Dudley Herschbach on Ben Franklin and the Ig Nobels

Dale Singer of the St. Louis Beacon reports about Dudley Herschbach’s talk:

What does Beano, the infamous anti-flatulence treatment, have in common with Dasani, the bottled water with the exotic-sounding name? Both have figured into the Ig Nobel Prizes, those pseudo-silly-scientific awards that, according to their website, are designed to honor achievements that first make people laugh, and then make them think. And some winners have also been recipients of their better-known and considerably more serious cousin, the Nobel Prizes for science.

A big fan of the Ig Nobels, Harvard emeritus professor Dudley Herschbach – one of the three winners of the 1986 Nobel Prize in chemistry for their “contributions concerning the dynamics of chemical elementary processes” – talked about them at Washington University’s Graham Chapel Wednesday in an address titled “Silly Serious Science”….

To show that the Ig Nobels carry on a long tradition of mixing science with silliness, Herschbach concluded with a 1780 proposal from Benjamin Franklin, who showed he was far ahead of his time.

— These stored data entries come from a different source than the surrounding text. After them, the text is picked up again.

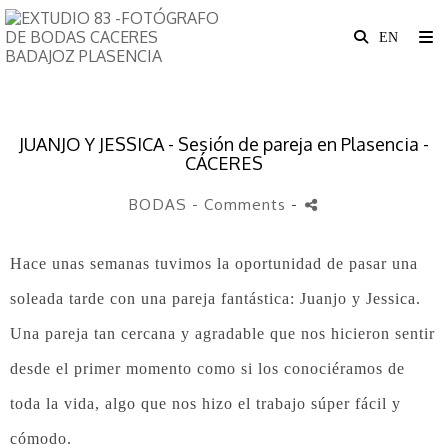
JUANJO Y JESSICA - Sesión de pareja en Plasencia -
CÁCERES
BODAS
- Comments
-
Hace unas semanas tuvimos la oportunidad de pasar una
soleada tarde con una pareja fantástica: Juanjo y Jessica.
Una pareja tan cercana y agradable que nos hicieron sentir
desde el primer momento como si los conociéramos de
toda la vida, algo que nos hizo el trabajo súper fácil y
cómodo.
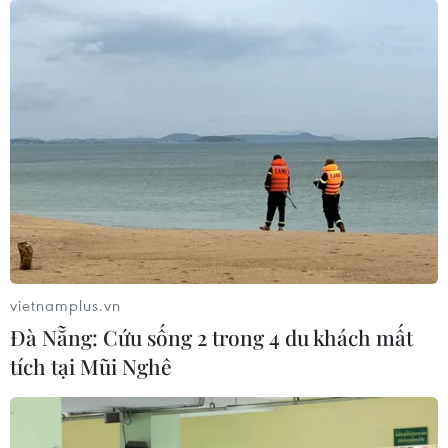
vietnamplus.vn
Đà Nẵng: Cứu sống 2 trong 4 du khách mất
tích tại Mũi Nghê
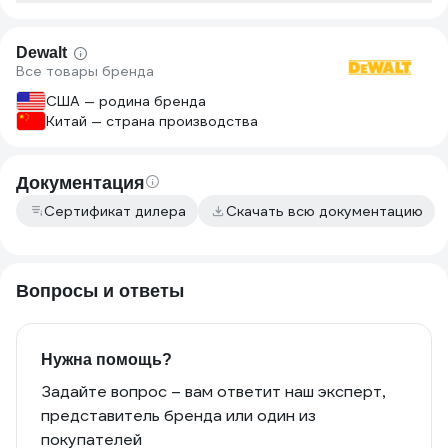
Dewalt
Все товары бренда
США — родина бренда
Китай — страна производства
Документация
Сертификат дилера
Скачать всю документацию
Вопросы и ответы
Нужна помощь?
Задайте вопрос – вам ответит наш эксперт,
представитель бренда или один из
покупателей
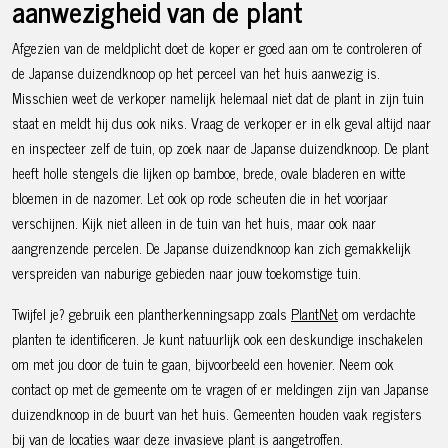
aanwezigheid van de plant
Afgezien van de meldplicht doet de koper er goed aan om te controleren of
de Japanse duizendknoop op het perceel van het huis aanwezig is.
Misschien weet de verkoper namelijk helemaal niet dat de plant in zijn tuin
staat en meldt hij dus ook niks. Vraag de verkoper er in elk geval altijd naar
en inspecteer zelf de tuin, op zoek naar de Japanse duizendknoop. De plant
heeft holle stengels die lijken op bamboe, brede, ovale bladeren en witte
bloemen in de nazomer. Let ook op rode scheuten die in het voorjaar
verschijnen. Kijk niet alleen in de tuin van het huis, maar ook naar
aangrenzende percelen. De Japanse duizendknoop kan zich gemakkelijk
verspreiden van naburige gebieden naar jouw toekomstige tuin.
Twijfel je? gebruik een plantherkenningsapp zoals
PlantNet
om verdachte
planten te identificeren. Je kunt natuurlijk ook een deskundige inschakelen
om met jou door de tuin te gaan, bijvoorbeeld een hovenier. Neem ook
contact op met de gemeente om te vragen of er meldingen zijn van Japanse
duizendknoop in de buurt van het huis. Gemeenten houden vaak registers
bij van de locaties waar deze invasieve plant is aangetroffen.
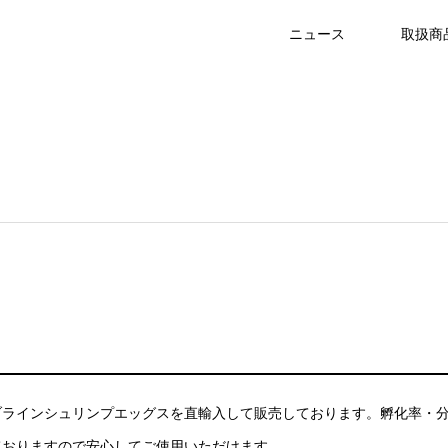
ニュース
取扱商
ブラインシュリンプエッグスを直輸入して販売しております。孵化率・
ておりますので安心してご使用いただけます。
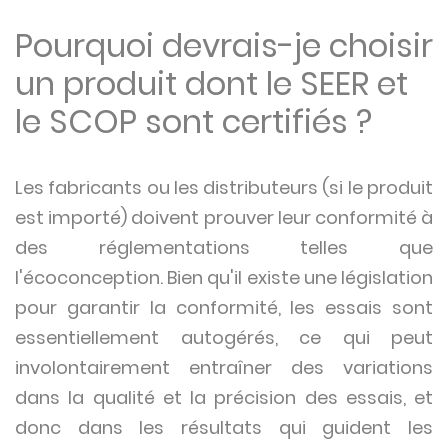
Pourquoi devrais-je choisir
un produit dont le SEER et
le SCOP sont certifiés ?
Les fabricants ou les distributeurs (si le produit
est importé) doivent prouver leur conformité à
des réglementations telles que
l'écoconception. Bien qu'il existe une législation
pour garantir la conformité, les essais sont
essentiellement autogérés, ce qui peut
involontairement entraîner des variations
dans la qualité et la précision des essais, et
donc dans les résultats qui guident les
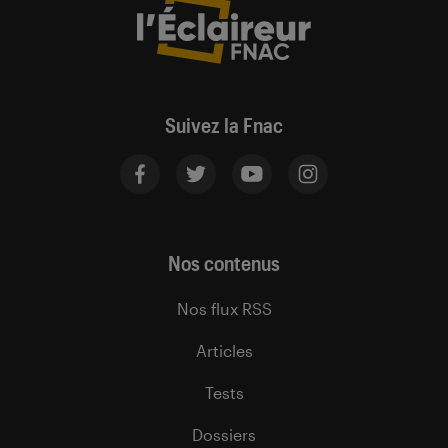
Suivez la Fnac
Nos contenus
Nos flux RSS
Articles
Tests
Dossiers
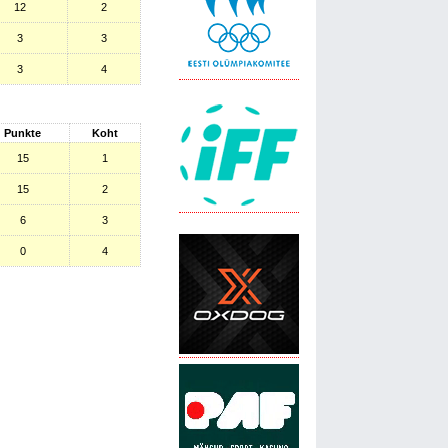
12
2
3
3
3
4
Punkte
Koht
15
1
15
2
6
3
0
4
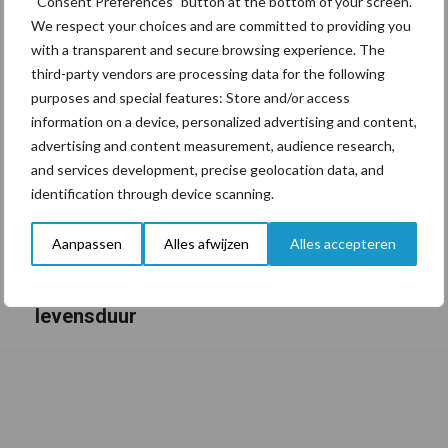
“Consent Preferences” button at the bottom of your screen.
We respect your choices and are committed to providing you
with a transparent and secure browsing experience. The
third-party vendors are processing data for the following
purposes and special features: Store and/or access
information on a device, personalized advertising and content,
advertising and content measurement, audience research,
and services development, precise geolocation data, and
identification through device scanning.
Aanpassen
Alles afwijzen
Alles accepteren
Tien praktische tips voor een langere
levensduur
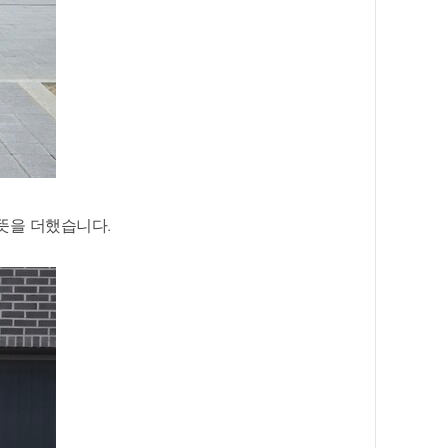
 뜻을 더했습니다.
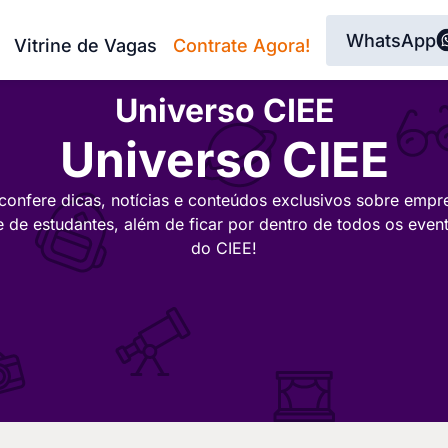
WhatsApp
Vitrine de Vagas
Contrate Agora!
Universo CIEE
Universo CIEE
confere dicas, notícias e conteúdos exclusivos sobre empr
e de estudantes, além de ficar por dentro de todos os even
do CIEE!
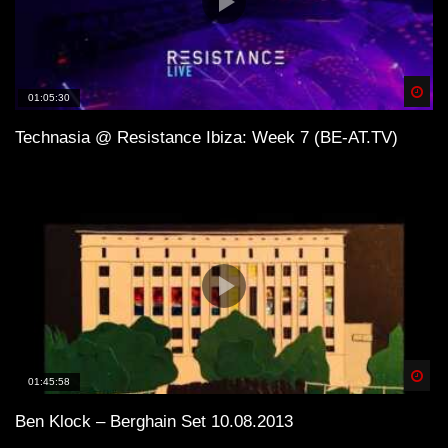
Spä
01:05:30
Technasia @ Resistance Ibiza: Week 7 (BE-AT.TV)
Spä
01:45:58
Ben Klock – Berghain Set 10.08.2013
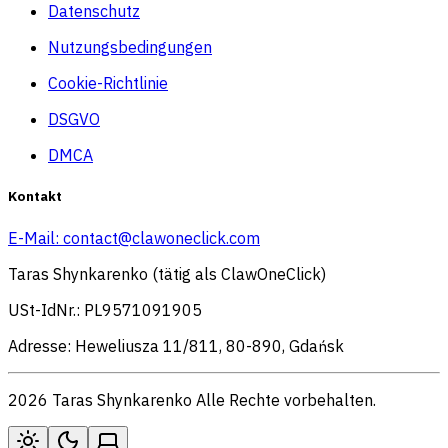
Datenschutz
Nutzungsbedingungen
Cookie-Richtlinie
DSGVO
DMCA
Kontakt
E-Mail:
contact@clawoneclick.com
Taras Shynkarenko (tätig als ClawOneClick)
USt-IdNr.: PL9571091905
Adresse: Heweliusza 11/811, 80-890, Gdańsk
2026 Taras Shynkarenko Alle Rechte vorbehalten.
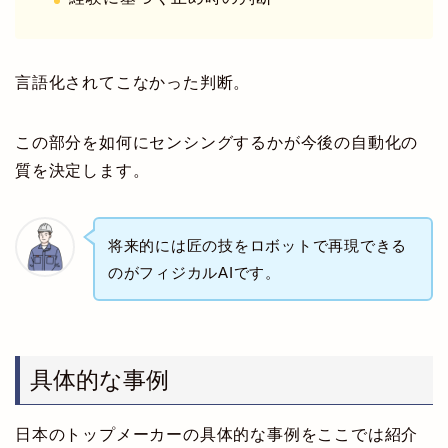
言語化されてこなかった判断。
この部分を如何にセンシングするかが今後の自動化の
質を決定します。
将来的には匠の技をロボットで再現できる
のがフィジカルAIです。
具体的な事例
日本のトップメーカーの具体的な事例をここでは紹介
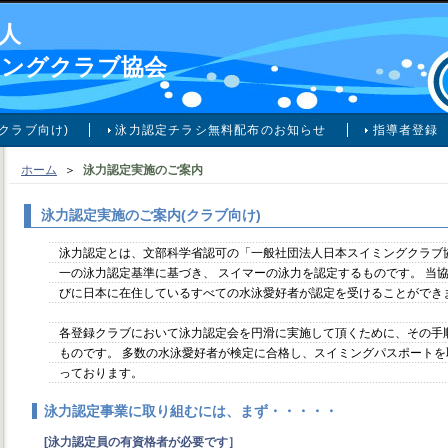
人
ミングクラブ協会
クラブ向け)
泳力認定チラシ無料配布のお知らせ
指導者登録
ホーム
＞
泳力認定実施のご案内
泳力認定実施のご案内(クラブ向け)
泳力認定とは、文部科学省認可の「一般社団法人日本スイミングクラブ
一の泳力認定基準に基づき、 スイマーの泳力を認定するものです。 当
びに日本に在住しているすべての水泳愛好者が認定を受けることができ
各登録クラブにおいて泳力認定会を円滑に実施して頂くために、その手
ものです。 多数の水泳愛好者が検定に合格し、スイミングパスポート
っております。
泳力認定事業に取り組むには、まず・・・・・
[泳力認定員の有資格者が必要です］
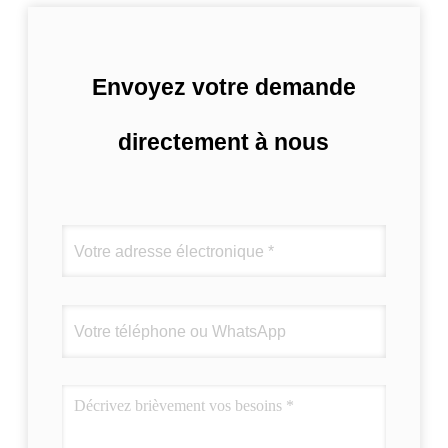
Envoyez votre demande
directement à nous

“It is universally well known,” Herschbach quoted Franklin as postulating, “that in digesting our food, there is created in the bowels of human creatures a great quantity of wind. My prize question: To discover some drug wholesome and not disagreeable, to be mix’d with our common food, that shell render the natural discharges of wind from our bodies not only inoffensive, but agreeable as perfumes.”